Speculative-grade companies spent 397% of their discretionary cash flow on dividends and buybacks last year, against investment-grade companies' 97%.
Capital spending at speculative-grade firms rose 7.2%, to $223 billion, in 2014, while at investment-grade companies it increased 6%, to $714 billion, Lane says in "M&A, Shareholder Returns Drive Lower Cash Balances At Spec-Grade Firms." Spending on plant and equipment by all Moody's-rated US non-financial companies has gone up every year since the 2008-09 recession, accounting for 7.9% of revenue last year, against an average of 7.3% since 2007.
Acquisition spending rose more among investment-grade companies in the past 12 months in absolute dollars, but accounted for a larger portion of speculative-grade firms' discretionary cash flow. While investment-grade companies spent 30% of discretionary cash flow, or $194 billion, on acquisitions, speculative-grade companies spent 950% of discretionary cash flow, or $128 billion.
Revenue, cash flow from operations and EBITDA all grew faster at speculative-grade firms than at investment-grade companies in 2014, although investment grade is much larger, representing 77%, 84%, and 85% of each category's total.
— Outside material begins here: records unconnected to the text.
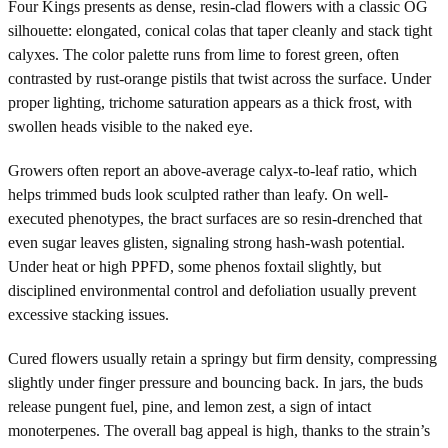
Four Kings presents as dense, resin-clad flowers with a classic OG
silhouette: elongated, conical colas that taper cleanly and stack tight
calyxes. The color palette runs from lime to forest green, often
contrasted by rust-orange pistils that twist across the surface. Under
proper lighting, trichome saturation appears as a thick frost, with
swollen heads visible to the naked eye.
Growers often report an above-average calyx-to-leaf ratio, which
helps trimmed buds look sculpted rather than leafy. On well-
executed phenotypes, the bract surfaces are so resin-drenched that
even sugar leaves glisten, signaling strong hash-wash potential.
Under heat or high PPFD, some phenos foxtail slightly, but
disciplined environmental control and defoliation usually prevent
excessive stacking issues.
Cured flowers usually retain a springy but firm density, compressing
slightly under finger pressure and bouncing back. In jars, the buds
release pungent fuel, pine, and lemon zest, a sign of intact
monoterpenes. The overall bag appeal is high, thanks to the strain’s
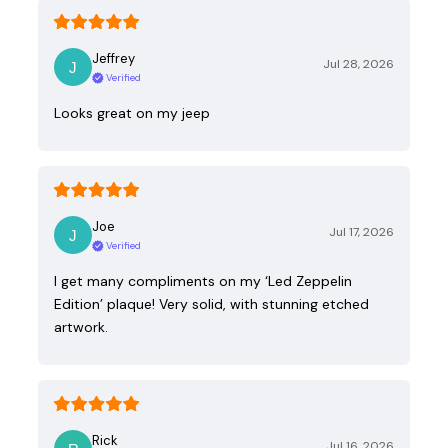
Jeffrey
Jul 28, 2026
Verified
Looks great on my jeep
Joe
Jul 17, 2026
Verified
I get many compliments on my ‘Led Zeppelin
Edition’ plaque! Very solid, with stunning etched
artwork.
Rick
Jul 16, 2026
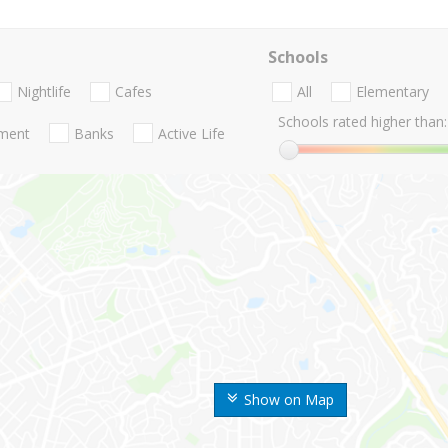
Schools
Nightlife
Cafes
All
Elementary
Schools rated higher than:
nment
Banks
Active Life
Show on Map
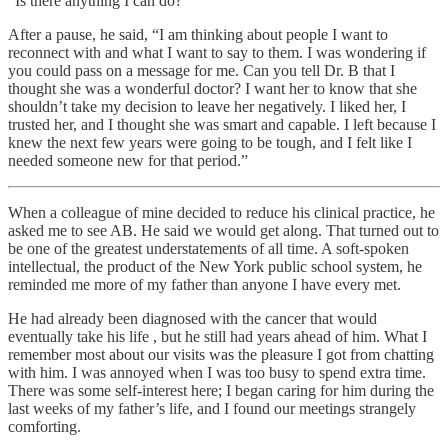
“Is there anything I can do?”
After a pause, he said, “I am thinking about people I want to
reconnect with and what I want to say to them. I was wondering if
you could pass on a message for me. Can you tell Dr. B that I
thought she was a wonderful doctor? I want her to know that she
shouldn’t take my decision to leave her negatively. I liked her, I
trusted her, and I thought she was smart and capable. I left because I
knew the next few years were going to be tough, and I felt like I
needed someone new for that period.”
When a colleague of mine decided to reduce his clinical practice, he
asked me to see AB. He said we would get along. That turned out to
be one of the greatest understatements of all time. A soft-spoken
intellectual, the product of the New York public school system, he
reminded me more of my father than anyone I have every met.
He had already been diagnosed with the cancer that would
eventually take his life , but he still had years ahead of him. What I
remember most about our visits was the pleasure I got from chatting
with him. I was annoyed when I was too busy to spend extra time.
There was some self-interest here; I began caring for him during the
last weeks of my father’s life, and I found our meetings strangely
comforting.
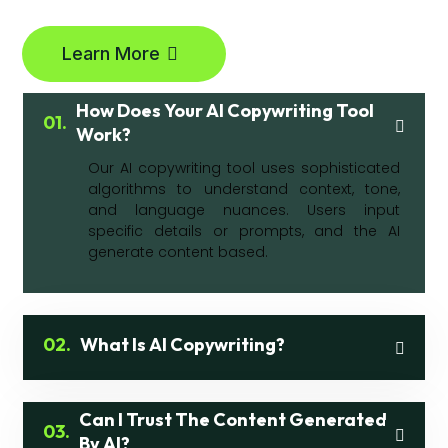
Learn More
How Does Your AI Copywriting Tool
01.
Work?
Our AI copywriting tool uses sophisticated
algorithms to understand context, tone,
and language nuances. Users input
specific details or prompts, and the AI
generate content based.
02.
What Is AI Copywriting?
Can I Trust The Content Generated
03.
By AI?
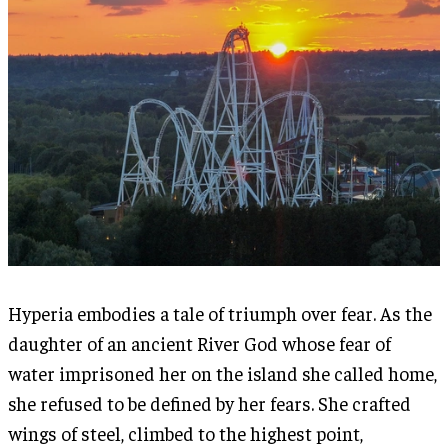
Hyperia embodies a tale of triumph over fear. As the
daughter of an ancient River God whose fear of
water imprisoned her on the island she called home,
she refused to be defined by her fears. She crafted
wings of steel, climbed to the highest point,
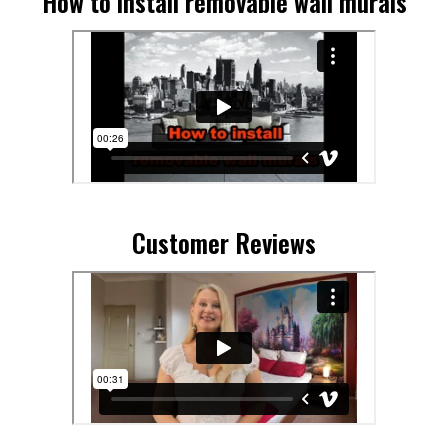
How to install removable wall murals
Customer Reviews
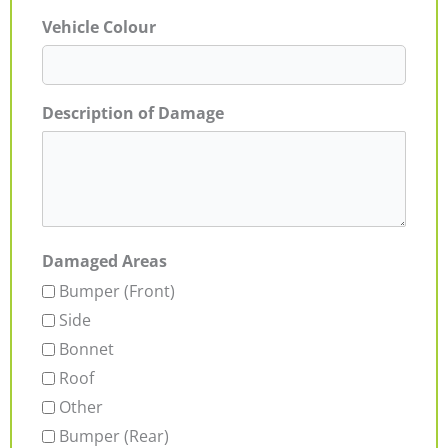
Vehicle Colour
Description of Damage
Damaged Areas
Bumper (Front)
Side
Bonnet
Roof
Other
Bumper (Rear)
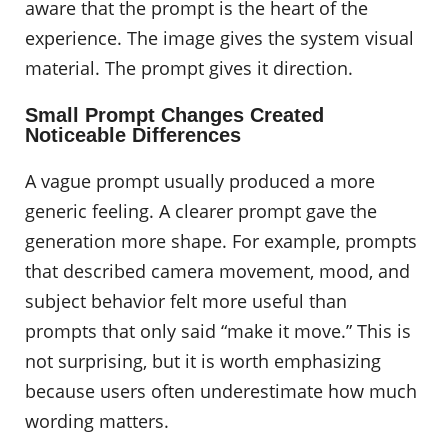
aware that the prompt is the heart of the
experience. The image gives the system visual
material. The prompt gives it direction.
Small Prompt Changes Created
Noticeable Differences
A vague prompt usually produced a more
generic feeling. A clearer prompt gave the
generation more shape. For example, prompts
that described camera movement, mood, and
subject behavior felt more useful than
prompts that only said “make it move.” This is
not surprising, but it is worth emphasizing
because users often underestimate how much
wording matters.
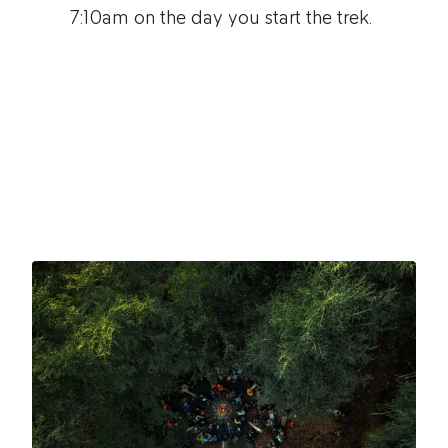
7:10am on the day you start the trek.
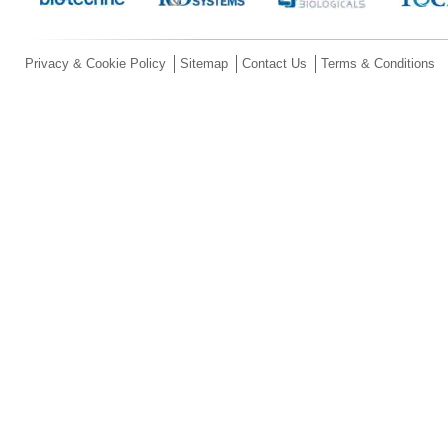
Privacy & Cookie Policy
Sitemap
Contact Us
Terms & Conditions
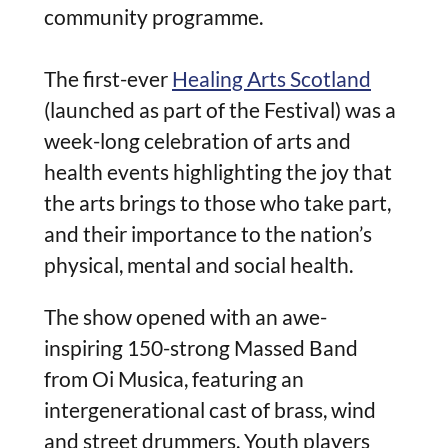
community programme.
The first-ever
Healing Arts Scotland
(launched as part of the Festival) was a
week-long celebration of arts and
health events highlighting the joy that
the arts brings to those who take part,
and their importance to the nation’s
physical, mental and social health.
The show opened with an awe-
inspiring 150-strong Massed Band
from Oi Musica, featuring an
intergenerational cast of brass, wind
and street drummers. Youth player
s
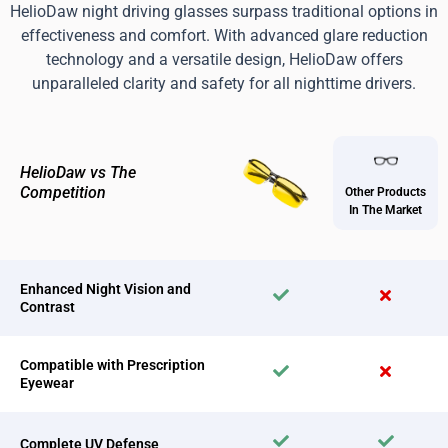
HelioDaw night driving glasses surpass traditional options in
effectiveness and comfort. With advanced glare reduction
technology and a versatile design, HelioDaw offers
unparalleled clarity and safety for all nighttime drivers.
HelioDaw vs The
Competition
Other Products
In The Market
Enhanced Night Vision and
Contrast
Compatible with Prescription
Eyewear
Complete UV Defense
"Based on our outlook for low-single-digit global economic growth in 2015-16, and weakness in the energy sector, we expect slower revenue growth and a decline in cash flows this year at both investment-grade and speculative-grade firms," Lane says. "In terms of margins, the investment-grade sector remains stronger and more stable, with an average EBITDA margin of 17.5% since 2007, while in the high-yield sector it has averaged 10.2% over the same period."